Reviewed by Danielle Ellis, B.Sc.Sep 30 2024
In a recent study published in the journal Physical Review Research, scientists from Tohoku University investigated the efficacy of the squeezing method in augmenting the accuracy of measurements in quantum systems including numerous components. The research helps identify strategies for achieving maximum precision in these complex measurements by offering theoretical and numerical insights.
A visual comparison between the familiar act of squeezing a balloon and the concept of quantum squeezing in a sensor. Image Credit: Tohoku University
A concept in quantum physics known as “quantum squeezing” describes a situation in which there is less uncertainty in one part of a system while there is more uncertainty in a related element.
Squeeze a spherical balloon that is full of air. The balloon is fully spherical in its usual state. It becomes flattened and stretches out in the other direction when squeezed on one side. This reflects the behavior of a compressed quantum state: whereas one quantity, such as position, experiences less uncertainty (or noise), another, such as momentum, experiences more uncertainty.
Since only splitting the total uncertainty between the two keeps it the same, this “squeezing” greatly improves precision in measuring one of those variables, even while the overall uncertainty stays the same.
When only one variable needs to be monitored precisely, like in the case of atomic clocks, this technique has already been employed to increase measurement accuracy. Squeezing is far more difficult to use when several variables need to be measured at once, such as the position and momentum of an item.

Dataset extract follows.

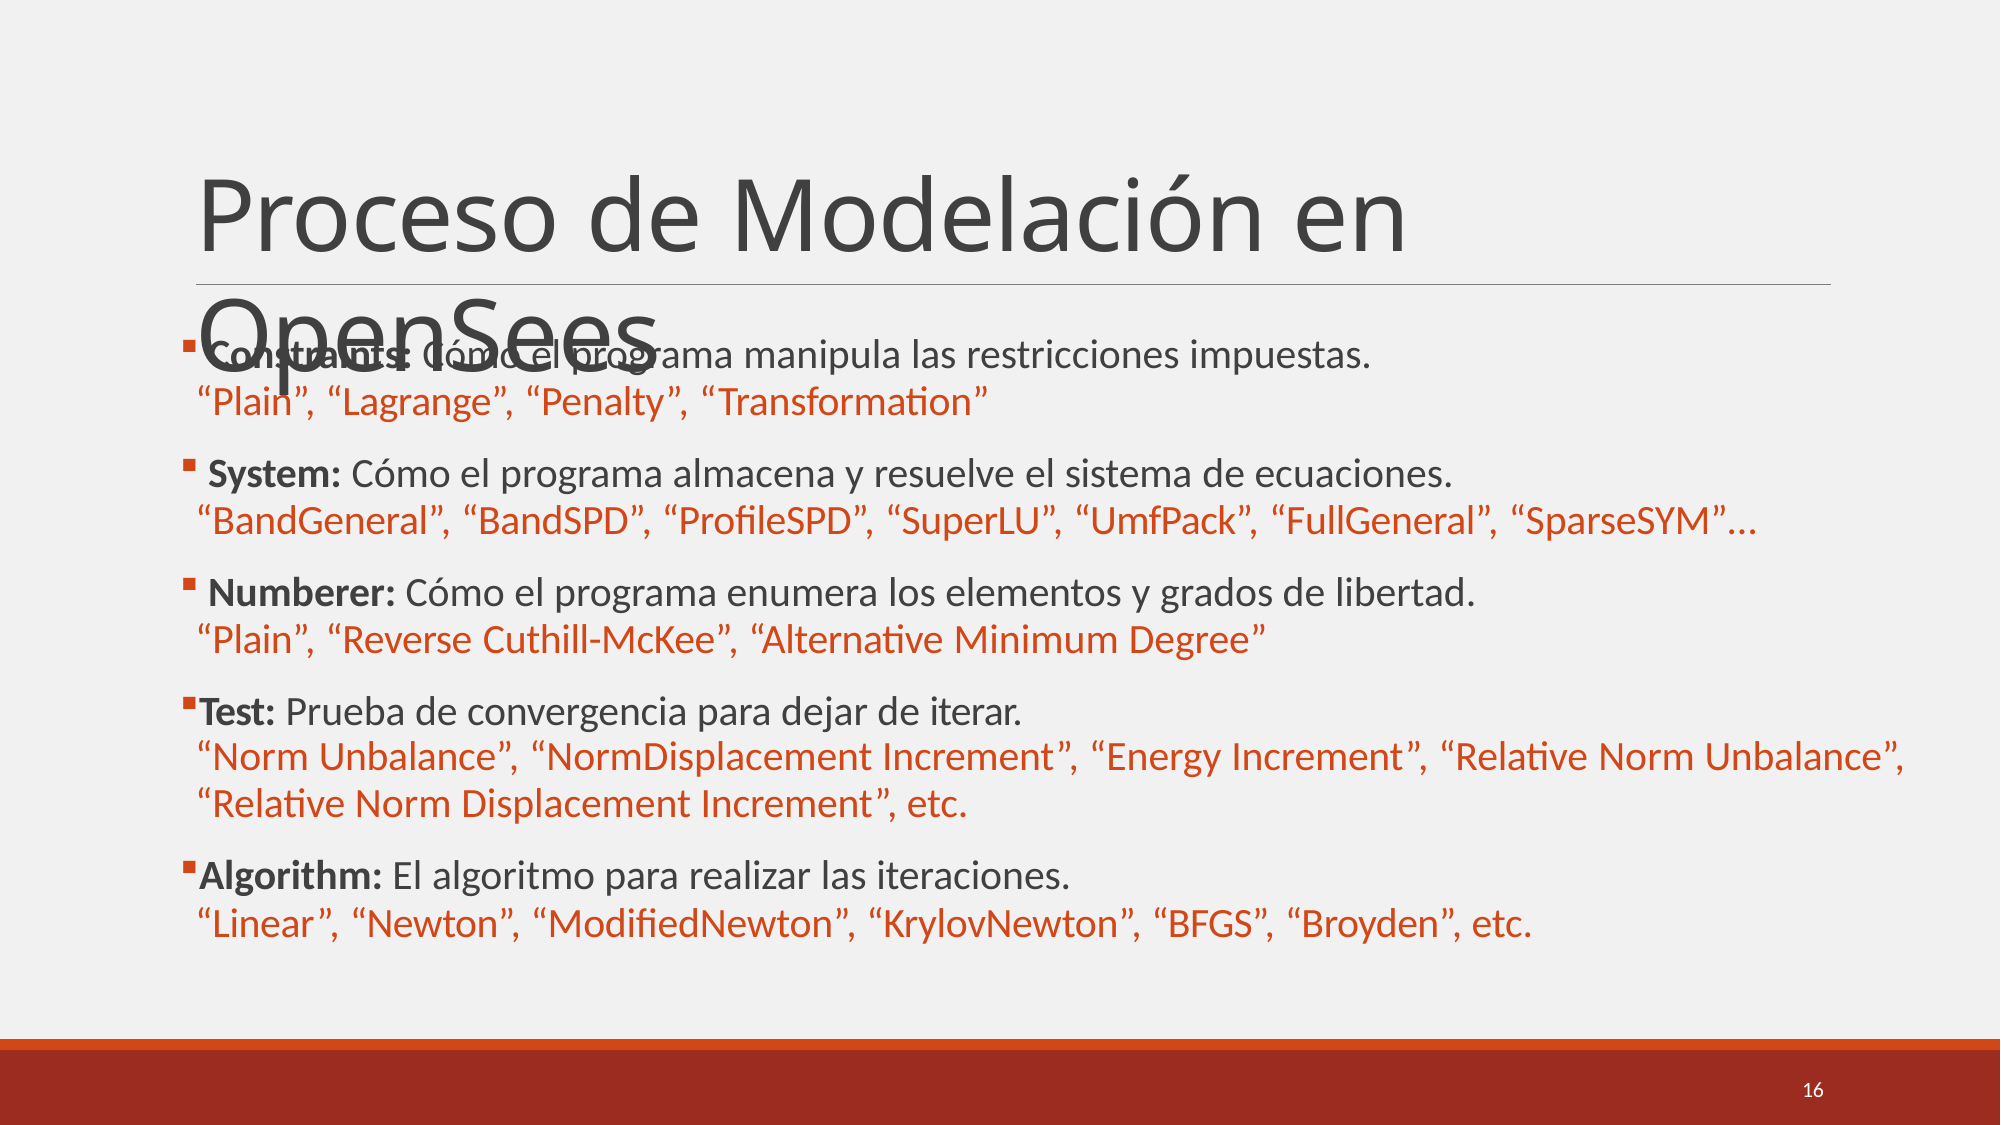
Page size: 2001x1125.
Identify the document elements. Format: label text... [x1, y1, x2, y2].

The research aims to better understand how quantum squeezing can be used in more complicated measurement situations involving the estimation of multiple phases. By figuring out how to achieve the highest level of precision, we can pave the way for new technological breakthroughs in quantum sensing and imaging.
Dr. Le Bin Ho, Tohoku University
The study examined an ensemble of identical two-level quantum systems interacting with a three-dimensional magnetic field. In perfect circumstances, the measurement precision can reach the highest theoretical level of accuracy. Nevertheless, previous studies have had difficulty explaining this, particularly in practical scenarios when only one direction reaches complete quantum entanglement.
This study will have far-reaching effects. It has the potential to dramatically boost a number of technologies by improving the precision of quantum measurements for several phases. For instance, quantum radar could identify objects with greater accuracy, quantum imaging could yield crisper images, and quantum clocks could further improve GPS and other time-sensitive technology.
In biophysics, it might improve methods like Magnetic Resonance Imaging (MRI) and boost molecular and cellular measurement precision, raising the sensitivity of biosensors employed in early illness detection.
Our findings contribute to a deeper understanding of the mechanisms behind the improvement of measurement precision in quantum sensing. This research not only pushes the boundaries of quantum science but also lays the groundwork for the next generation of quantum technologies.
Dr. Le Bin Ho, Tohoku University
Le intends to investigate how various kinds of noise affect this mechanism in the future and how to lessen its effects.
Journal Reference:
Ho. B. L., et al. (2024) Squeezing-induced quantum-enhanced multiphase estimation. Physical Review Research. doi.org/10.1103/physrevresearch.6.033292.